SUPPLIED TEXT >>

Posted by timothy on from the you-can't-hear-me dept.

foondog writes "Here is a story over at News.com about optical cellphones. It seems that the Department of Defense has given a grant to the University of California to develop optical cellphones that are faster and more secure. This sounds a little strange to me since you would need a line of site with no obstacles in the way to use this. The article doesn't explain how this might work."

11 of 211 comments (clear)

  1. LOS by Wyatt+Earp · · Score: 5, Informative

    "It seams that the Department of Defense has given a grant to the University of California to develop optical cellphones that are faster and more secure. This sounds a little strange to me since you would need a line of site with no obsticals in the way to use this. The article doesn't explain how this might work."

    What about from a soldier/spy/diplomat straight to a comm sat?

    It's easier to get line of sight to orbit.

    1. Re:LOS by Lumpy · · Score: 1, Informative

      What about from a soldier/spy/diplomat straight to a comm sat?

      It's easier to get line of sight to orbit.

      Do you have any idea how much laser power is needed to nail a geosynch sattelite? let alone burn through the atmosphere and any possible cloud cover. Or how about the laser platform aiming and stability? a shake of less than 0.01mm in the sattelite will make the beam dance around on the planet over a 1 square mile area.

      Not.. no way, no how... not sattelite.

      --
      Do not look at laser with remaining good eye.
    2. Re:LOS by photonic · · Score: 3, Informative
      This idea is not as silly as you claim. There is even an experiment by ESA going on right now! They use optical communication (high power laser diode + telescope + complicated tracking mechanism) to transfer data between two satellites: Artemis (ComSat in GEO) and SPOT (earth observer in LEO). There is even an experiment to communication directly to the ground (telescope on the Canary Islands).

      This technique might be used a lot more in future, although i agree it will not really be practical for Joe Soldier to carry a 1 meter telescope and a laser on his back.

      --
      karma police: arrest this man, he talks in maths; he buzzes like a fridge, he's like a detuned radio. [radiohead]
    3. Re:LOS by tomhudson · · Score: 5, Informative

      The right-angle mirrors (the ones left by the Apollo missions) on the moon are about a meter wide, but the laser beam, at least for the Apollo experiments, was about 2 miles wide when it got to the moon. Even collimated laser light spreads as it travels.

    4. Re:LOS by martyn+s · · Score: 2, Informative

      I thought the problem with one-time-pad systems were actually DISTRIBUTING your key. Whatever you mean by "the entropy level of your key," it seems insignificant if people can just intercept your key easily.

DIRECTIONS >>
1. Based on the thread about optical cellphones, is each statement true? Answer yes or no and quote the deciding words.
(a) The Department of Defense grant went to the University of California.
(b) The mirrors the Apollo missions left on the moon are about two miles wide.
(c) The ESA experiment sends data between the satellites Artemis and SPOT.
2. Extract the lines of the entries from the first line up to and including the line with "29: (1345, 515)", and leave out the pictures.
The thread about optical cellphones has no connection to the entries that follow it.

DATA TO USE >>
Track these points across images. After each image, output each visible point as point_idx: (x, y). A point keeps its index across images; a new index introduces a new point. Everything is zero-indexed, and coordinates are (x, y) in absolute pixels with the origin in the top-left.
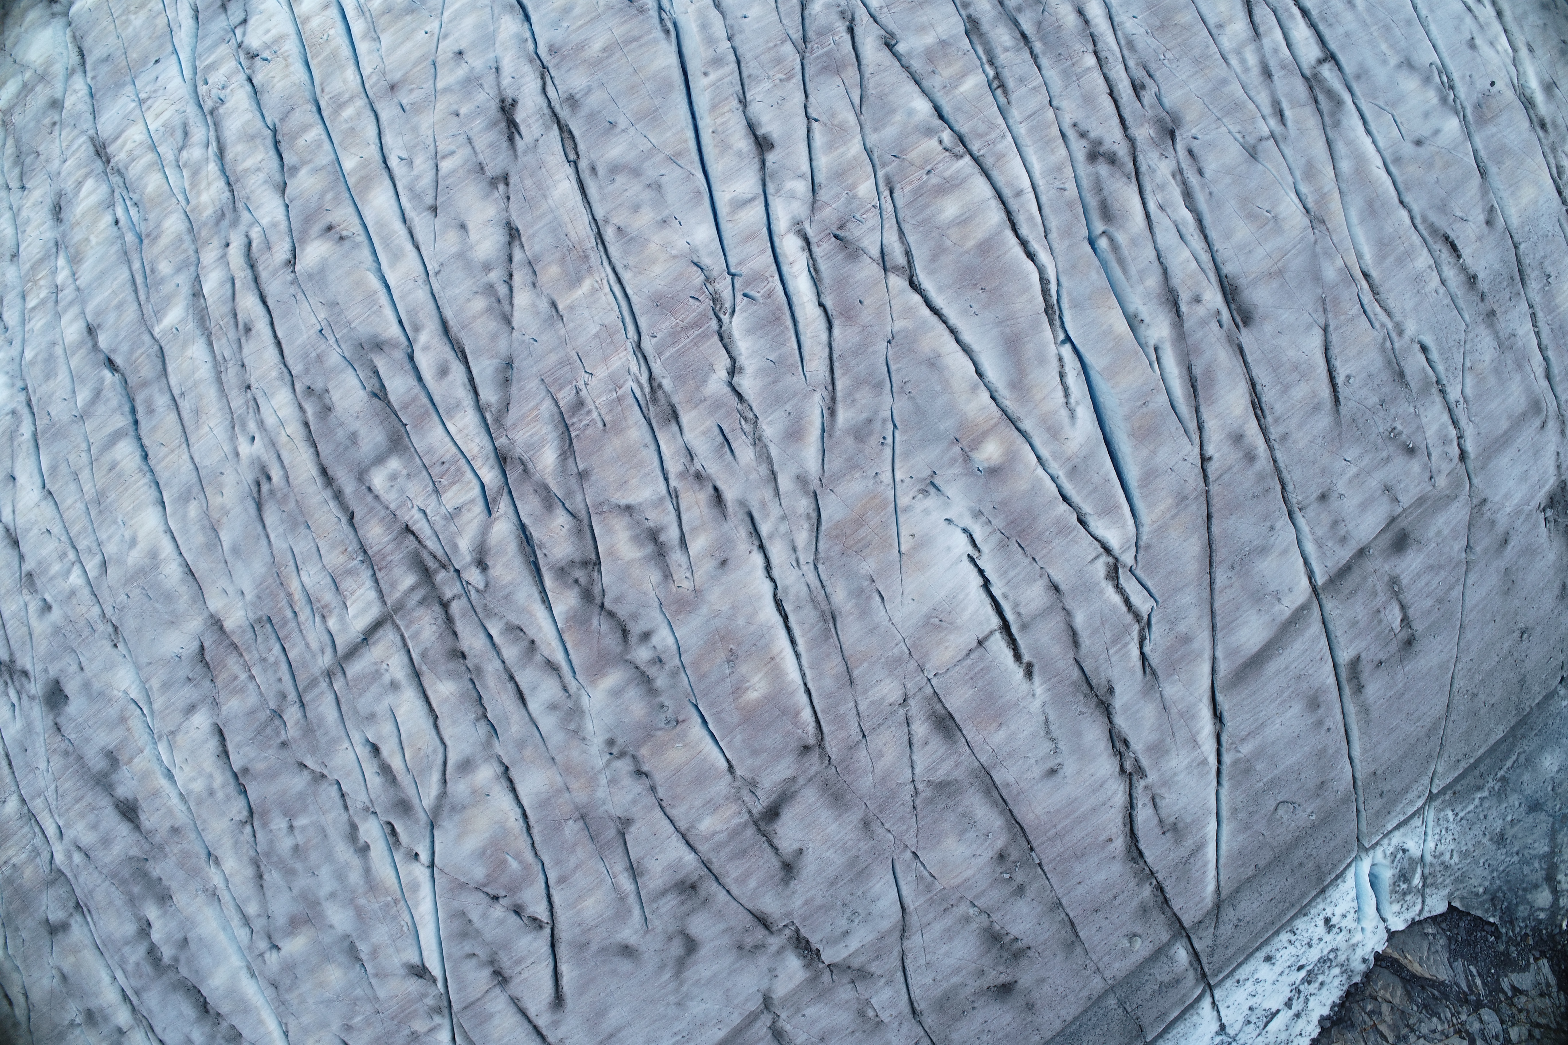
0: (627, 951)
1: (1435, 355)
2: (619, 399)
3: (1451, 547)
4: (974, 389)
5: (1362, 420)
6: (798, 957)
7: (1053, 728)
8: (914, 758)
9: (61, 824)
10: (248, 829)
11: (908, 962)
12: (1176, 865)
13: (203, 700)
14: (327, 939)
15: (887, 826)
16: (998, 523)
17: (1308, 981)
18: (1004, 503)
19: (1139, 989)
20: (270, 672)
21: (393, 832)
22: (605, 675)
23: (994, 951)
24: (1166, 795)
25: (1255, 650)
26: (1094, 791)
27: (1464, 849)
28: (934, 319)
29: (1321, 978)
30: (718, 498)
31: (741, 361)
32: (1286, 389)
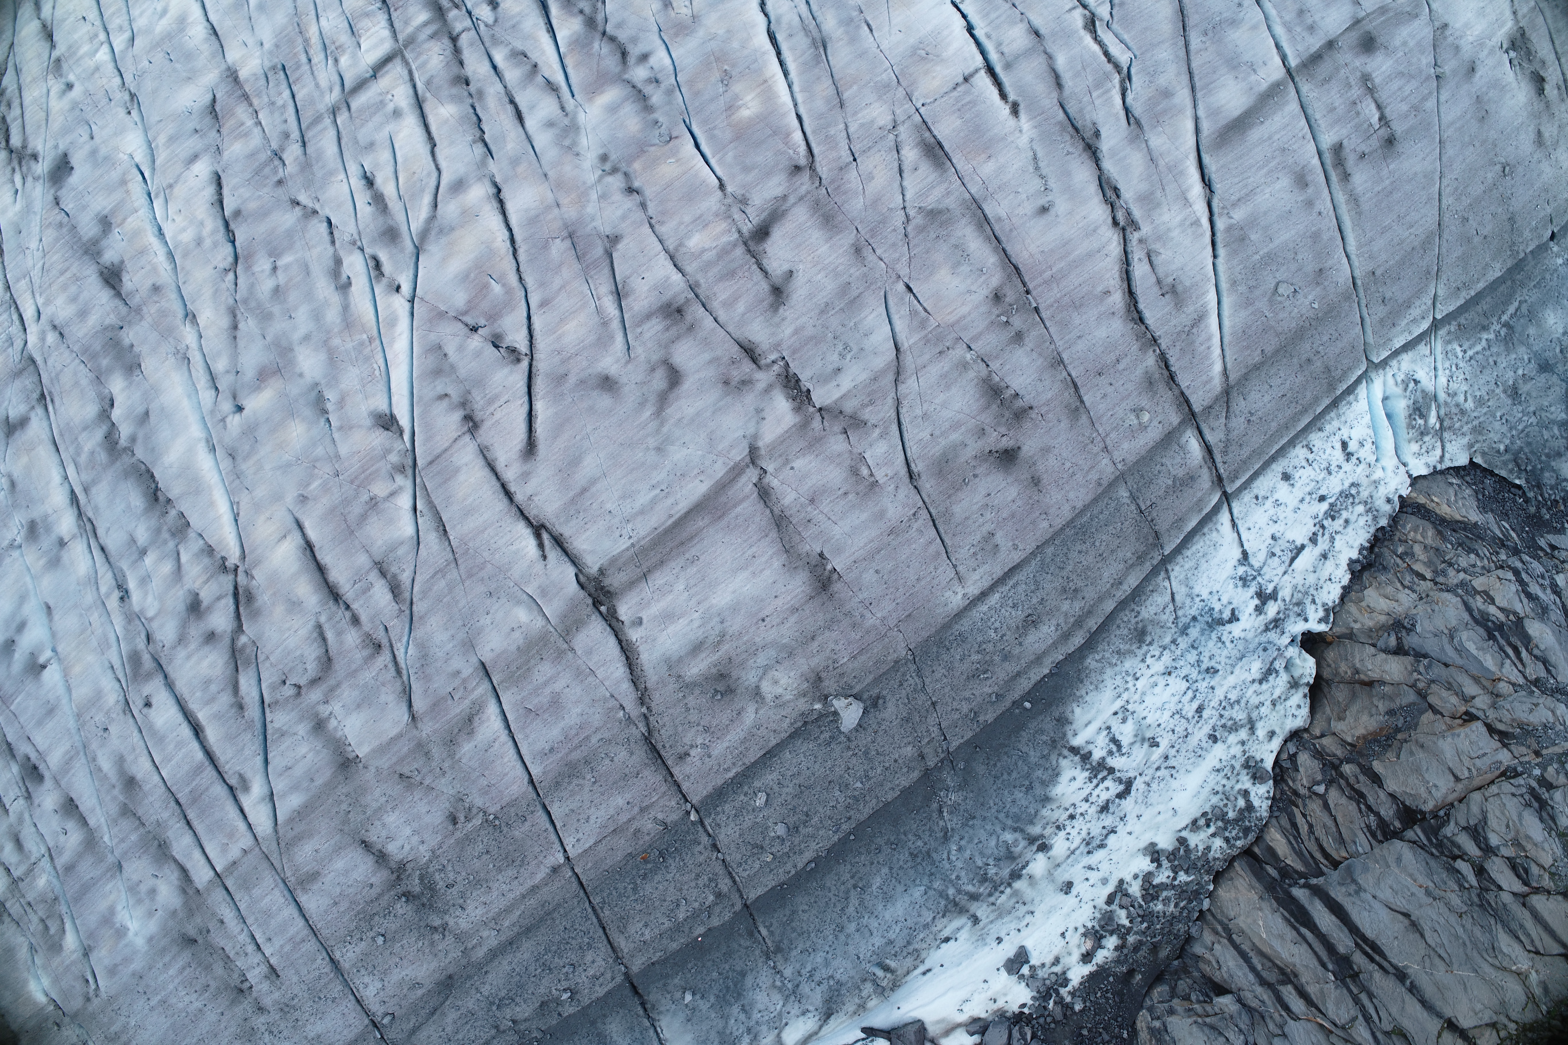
0: (607, 383)
3: (1419, 60)
6: (787, 399)
7: (1041, 164)
8: (905, 183)
9: (40, 301)
10: (231, 276)
11: (903, 411)
12: (1178, 333)
13: (206, 150)
14: (294, 390)
15: (878, 252)
17: (1332, 514)
19: (1151, 482)
20: (277, 114)
21: (378, 265)
22: (602, 93)
23: (994, 406)
24: (1162, 251)
25: (1237, 113)
26: (1087, 235)
27: (1478, 394)
29: (1345, 515)
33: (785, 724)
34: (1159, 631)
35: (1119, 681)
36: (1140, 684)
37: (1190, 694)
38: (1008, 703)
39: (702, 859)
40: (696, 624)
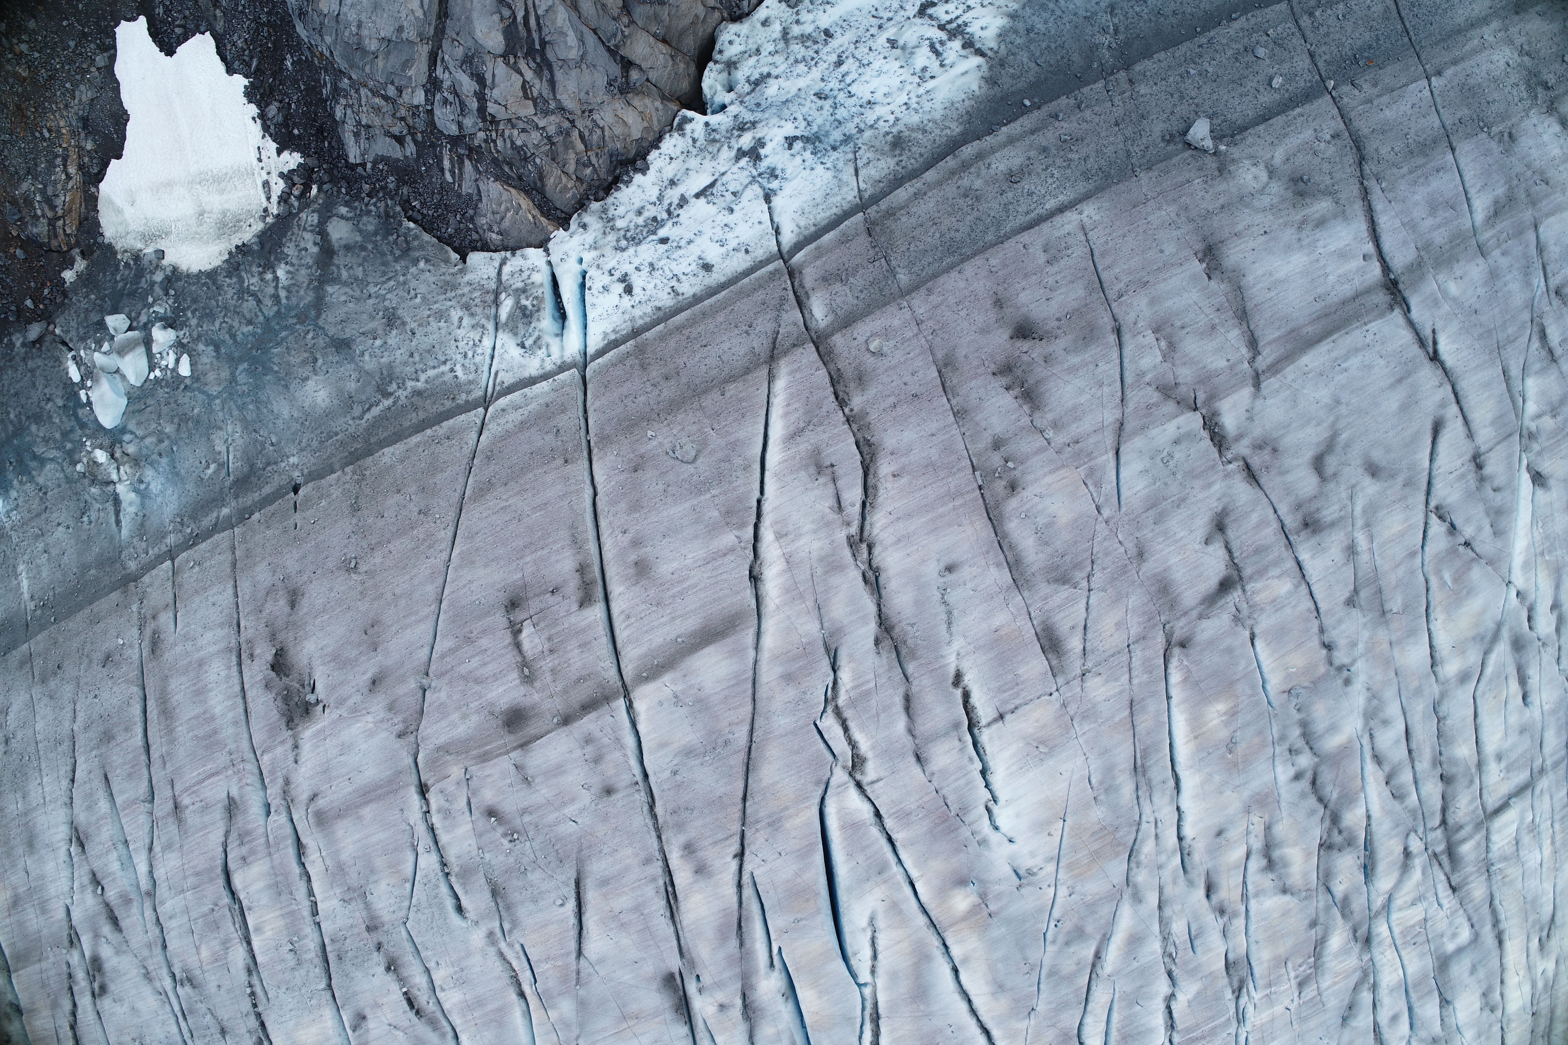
0: (1373, 470)
1: (450, 903)
2: (1270, 985)
3: (449, 696)
4: (966, 960)
5: (552, 858)
6: (1223, 426)
7: (944, 617)
8: (1084, 615)
12: (821, 424)
15: (1122, 550)
16: (965, 832)
17: (656, 223)
18: (957, 851)
19: (872, 284)
21: (1530, 621)
22: (1339, 746)
23: (1031, 381)
24: (828, 511)
25: (708, 650)
26: (908, 537)
27: (443, 324)
28: (989, 1025)
29: (640, 221)
30: (1209, 890)
31: (1162, 1006)
32: (637, 908)
33: (1250, 140)
34: (877, 143)
35: (927, 106)
36: (904, 98)
37: (848, 80)
38: (1045, 109)
39: (1324, 48)
40: (1321, 244)
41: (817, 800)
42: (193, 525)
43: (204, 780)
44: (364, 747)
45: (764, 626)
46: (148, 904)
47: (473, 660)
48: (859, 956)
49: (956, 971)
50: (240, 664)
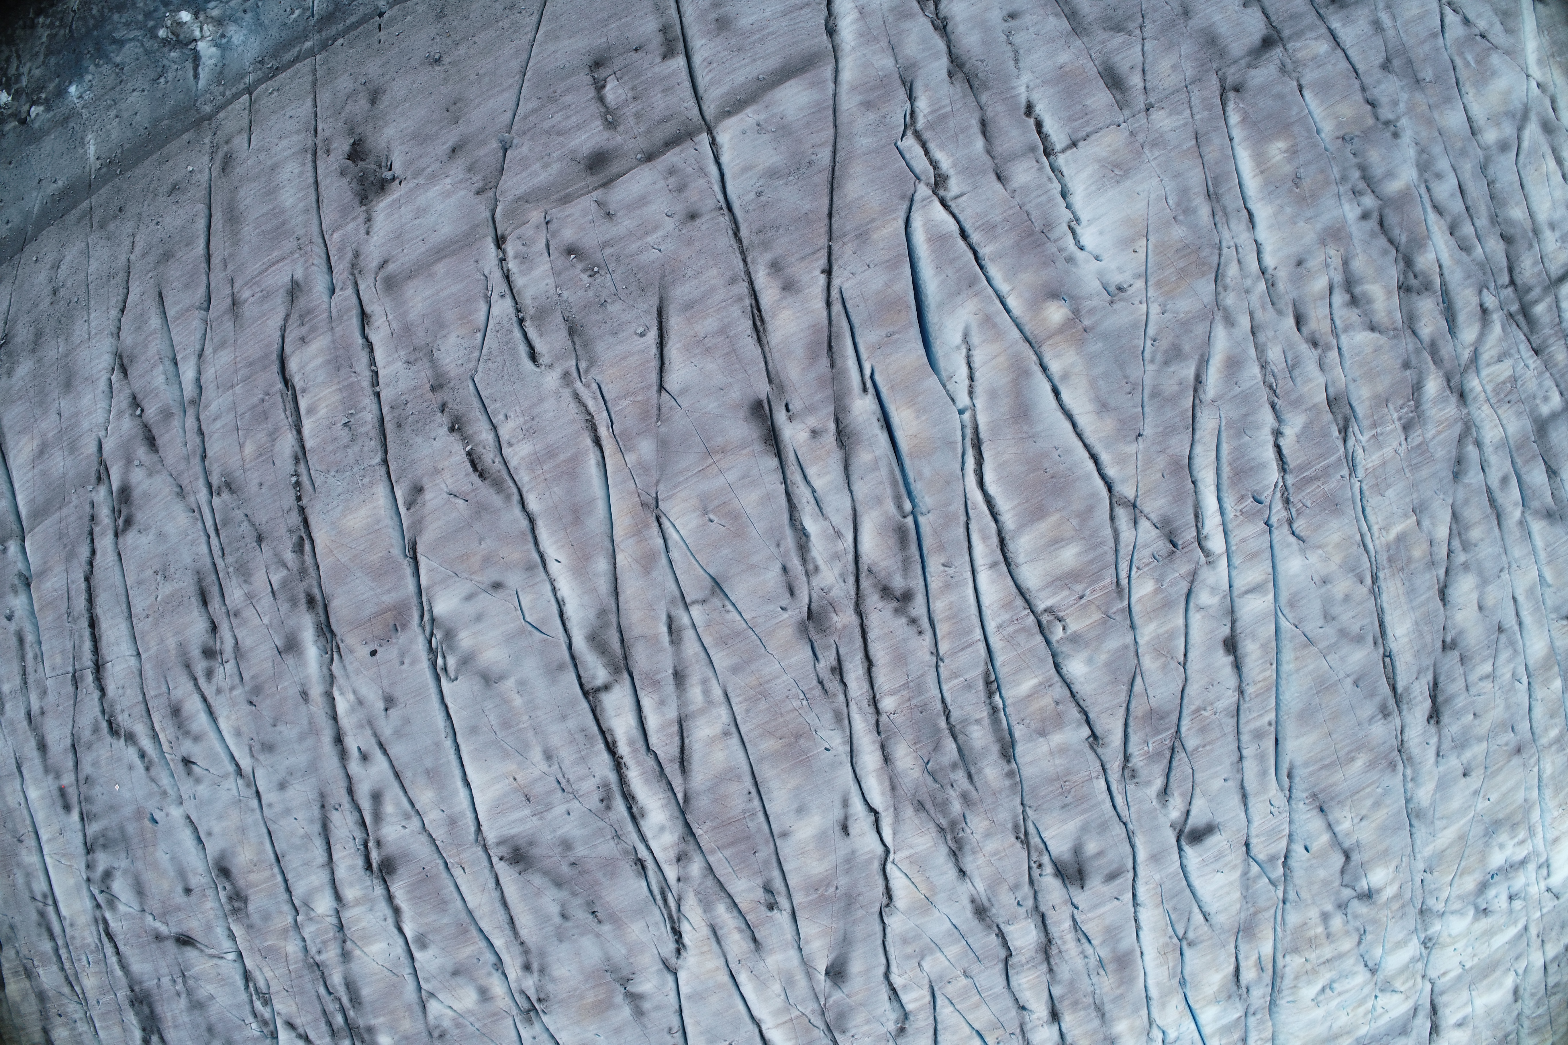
1: (523, 349)
2: (1374, 425)
3: (531, 150)
4: (1065, 376)
5: (632, 289)
7: (1011, 54)
15: (1168, 8)
16: (1052, 248)
18: (1045, 264)
22: (1399, 192)
25: (792, 83)
28: (1097, 449)
30: (1299, 321)
31: (1271, 439)
32: (723, 331)
41: (902, 215)
42: (274, 62)
43: (268, 268)
44: (440, 207)
45: (841, 65)
46: (191, 412)
47: (556, 116)
48: (955, 379)
49: (1056, 393)
50: (315, 161)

YOUR WRITTEN ANSWERS >>
1.
(a) Yes: "the Department of Defense has given a grant to the University of California"
(b) No: "The right-angle mirrors (the ones left by the Apollo missions) on the moon are about a meter wide"
(c) Yes: "to transfer data between two satellites: Artemis (ComSat in GEO) and SPOT (earth observer in LEO)"

2.
Track these points across images. After each image, output each visible point as point_idx: (x, y). A point keeps its index across images; a new index introduces a new point. Everything is zero-indexed, and coordinates are (x, y) in absolute pixels with the origin in the top-left.
0: (627, 951)
1: (1435, 355)
2: (619, 399)
3: (1451, 547)
4: (974, 389)
5: (1362, 420)
6: (798, 957)
7: (1053, 728)
8: (914, 758)
9: (61, 824)
10: (248, 829)
11: (908, 962)
12: (1176, 865)
13: (203, 700)
14: (327, 939)
15: (887, 826)
16: (998, 523)
17: (1308, 981)
18: (1004, 503)
19: (1139, 989)
20: (270, 672)
21: (393, 832)
22: (605, 675)
23: (994, 951)
24: (1166, 795)
25: (1255, 650)
26: (1094, 791)
27: (1464, 849)
28: (934, 319)
29: (1321, 978)
30: (718, 498)
31: (741, 361)
32: (1286, 389)
0: (607, 383)
3: (1419, 60)
6: (787, 399)
7: (1041, 164)
8: (905, 183)
9: (40, 301)
10: (231, 276)
11: (903, 411)
12: (1178, 333)
13: (206, 150)
14: (294, 390)
15: (878, 252)
17: (1332, 514)
19: (1151, 482)
20: (277, 114)
21: (378, 265)
22: (602, 93)
23: (994, 406)
24: (1162, 251)
25: (1237, 113)
26: (1087, 235)
27: (1478, 394)
29: (1345, 515)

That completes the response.